Transcribed page contents:

------------------------------------

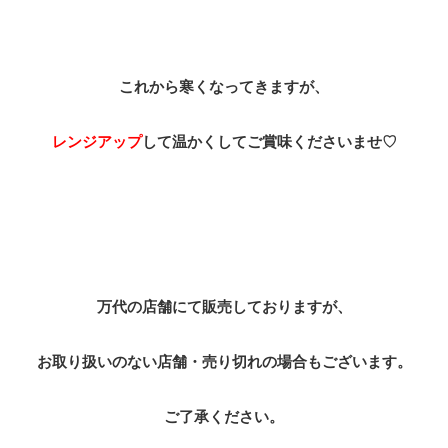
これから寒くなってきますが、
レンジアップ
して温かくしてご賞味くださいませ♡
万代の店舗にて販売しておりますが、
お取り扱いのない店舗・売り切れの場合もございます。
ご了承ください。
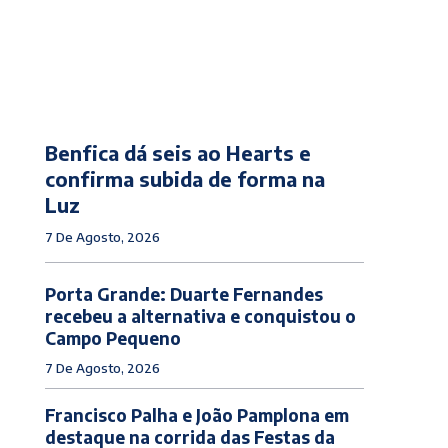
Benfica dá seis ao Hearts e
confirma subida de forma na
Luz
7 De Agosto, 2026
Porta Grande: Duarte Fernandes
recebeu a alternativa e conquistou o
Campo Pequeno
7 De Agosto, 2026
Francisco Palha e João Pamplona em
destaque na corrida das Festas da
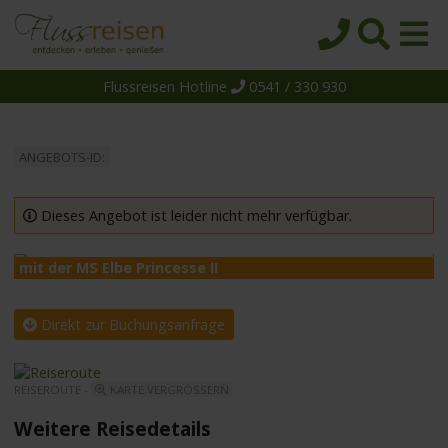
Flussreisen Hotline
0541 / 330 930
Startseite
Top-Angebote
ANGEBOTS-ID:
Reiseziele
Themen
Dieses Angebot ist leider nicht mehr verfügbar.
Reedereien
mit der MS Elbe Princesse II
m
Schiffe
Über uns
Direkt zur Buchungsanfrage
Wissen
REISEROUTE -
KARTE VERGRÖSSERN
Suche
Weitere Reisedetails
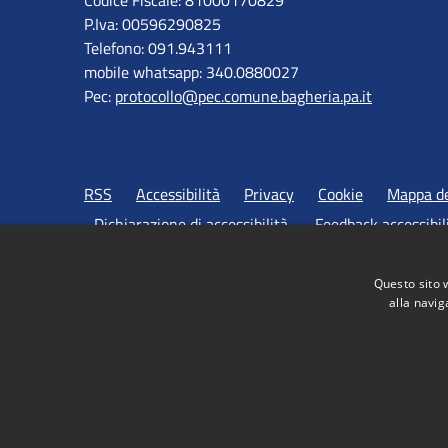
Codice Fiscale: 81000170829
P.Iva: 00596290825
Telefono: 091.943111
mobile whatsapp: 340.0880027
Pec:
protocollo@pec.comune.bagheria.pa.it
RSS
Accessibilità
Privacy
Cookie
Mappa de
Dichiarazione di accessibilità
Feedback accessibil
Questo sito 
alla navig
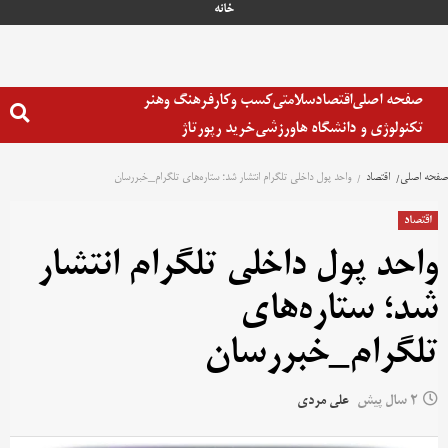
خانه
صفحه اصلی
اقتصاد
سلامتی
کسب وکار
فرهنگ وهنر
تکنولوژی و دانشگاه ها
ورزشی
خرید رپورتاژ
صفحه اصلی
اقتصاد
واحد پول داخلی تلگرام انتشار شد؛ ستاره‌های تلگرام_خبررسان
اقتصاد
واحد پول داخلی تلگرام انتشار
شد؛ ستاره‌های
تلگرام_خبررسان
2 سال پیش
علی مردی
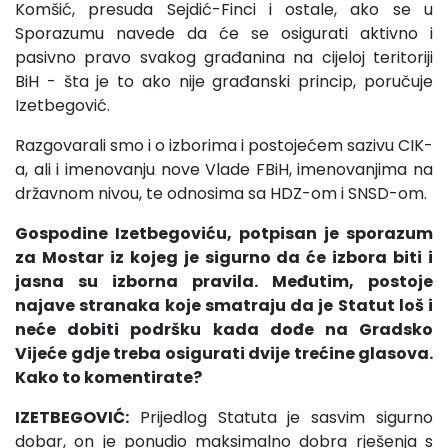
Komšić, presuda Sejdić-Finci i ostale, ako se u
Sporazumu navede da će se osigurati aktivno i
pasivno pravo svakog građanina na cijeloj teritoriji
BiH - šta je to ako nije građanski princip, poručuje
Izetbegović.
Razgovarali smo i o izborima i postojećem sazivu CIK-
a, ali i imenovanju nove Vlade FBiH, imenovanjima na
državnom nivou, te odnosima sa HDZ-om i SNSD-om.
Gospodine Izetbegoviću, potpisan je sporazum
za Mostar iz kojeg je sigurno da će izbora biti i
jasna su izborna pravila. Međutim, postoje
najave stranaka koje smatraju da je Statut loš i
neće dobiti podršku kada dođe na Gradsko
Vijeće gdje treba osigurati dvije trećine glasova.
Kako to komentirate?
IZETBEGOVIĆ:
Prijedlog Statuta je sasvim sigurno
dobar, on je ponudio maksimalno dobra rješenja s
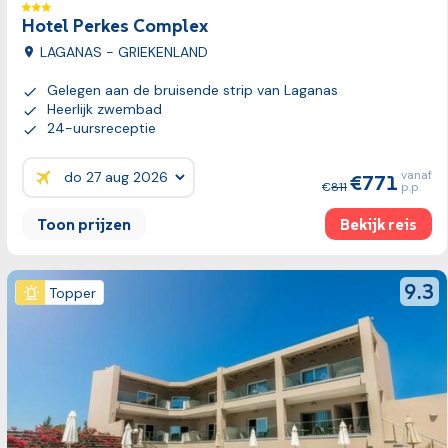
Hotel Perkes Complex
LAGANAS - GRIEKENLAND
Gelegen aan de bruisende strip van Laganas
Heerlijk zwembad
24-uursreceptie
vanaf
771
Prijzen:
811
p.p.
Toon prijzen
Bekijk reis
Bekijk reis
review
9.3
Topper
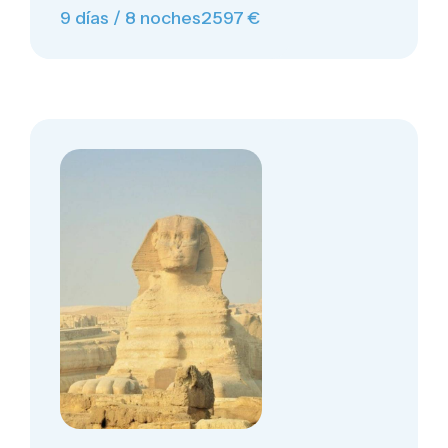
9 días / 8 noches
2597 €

------------------------------------

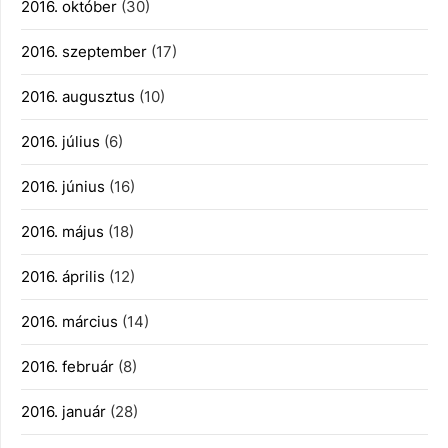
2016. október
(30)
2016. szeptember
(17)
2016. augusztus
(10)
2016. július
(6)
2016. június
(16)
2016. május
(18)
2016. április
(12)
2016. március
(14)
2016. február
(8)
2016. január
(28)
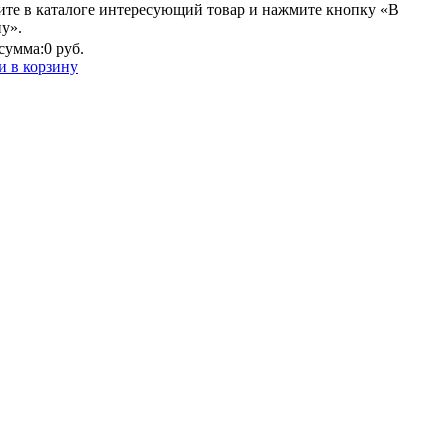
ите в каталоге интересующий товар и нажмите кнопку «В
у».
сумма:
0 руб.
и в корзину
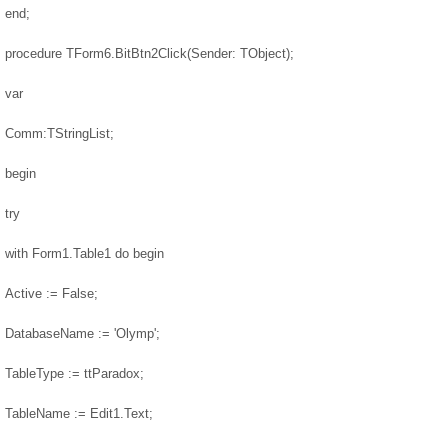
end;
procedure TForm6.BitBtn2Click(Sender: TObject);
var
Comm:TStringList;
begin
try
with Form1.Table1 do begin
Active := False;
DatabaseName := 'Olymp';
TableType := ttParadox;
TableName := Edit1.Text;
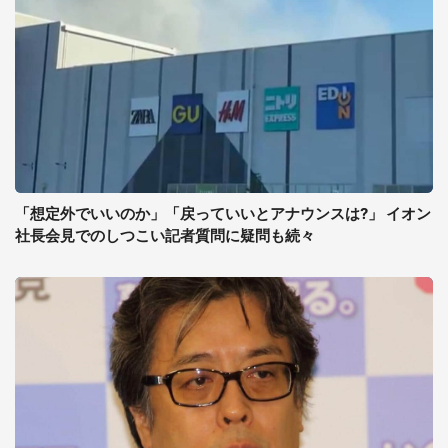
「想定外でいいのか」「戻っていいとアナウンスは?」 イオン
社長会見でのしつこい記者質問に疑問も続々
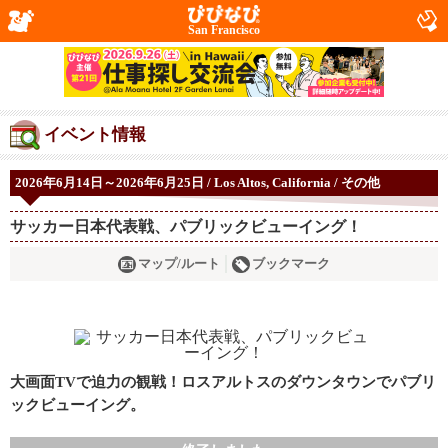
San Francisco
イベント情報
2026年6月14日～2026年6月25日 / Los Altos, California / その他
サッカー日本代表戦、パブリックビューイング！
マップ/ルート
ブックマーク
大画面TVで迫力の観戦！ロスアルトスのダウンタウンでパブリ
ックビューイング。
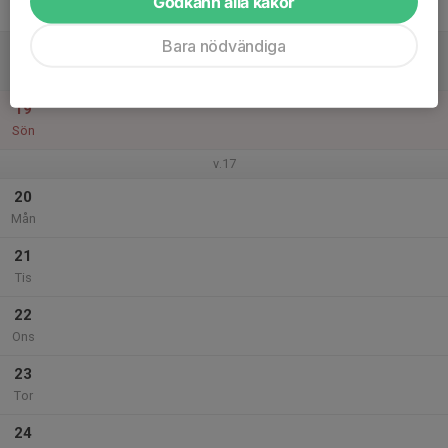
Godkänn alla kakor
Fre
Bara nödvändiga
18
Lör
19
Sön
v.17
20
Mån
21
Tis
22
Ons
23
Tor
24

------------------------------------

TASK | Please put the lines of the entries from the one containing "これから寒くなってきますが、" through the one containing "destaque na corrida das Festas da", both included, into a numbered list, skipping blank lines and omitting the pictures.

RESPONSE AREA |
1. これから寒くなってきますが、
2. レンジアップ
3. して温かくしてご賞味くださいませ♡
4. 万代の店舗にて販売しておりますが、
5. お取り扱いのない店舗・売り切れの場合もございます。
6. ご了承ください。
7. Benfica dá seis ao Hearts e
8. confirma subida de forma na
9. Luz
10. 7 De Agosto, 2026
11. Porta Grande: Duarte Fernandes
12. recebeu a alternativa e conquistou o
13. Campo Pequeno
14. 7 De Agosto, 2026
15. Francisco Palha e João Pamplona em
16. destaque na corrida das Festas da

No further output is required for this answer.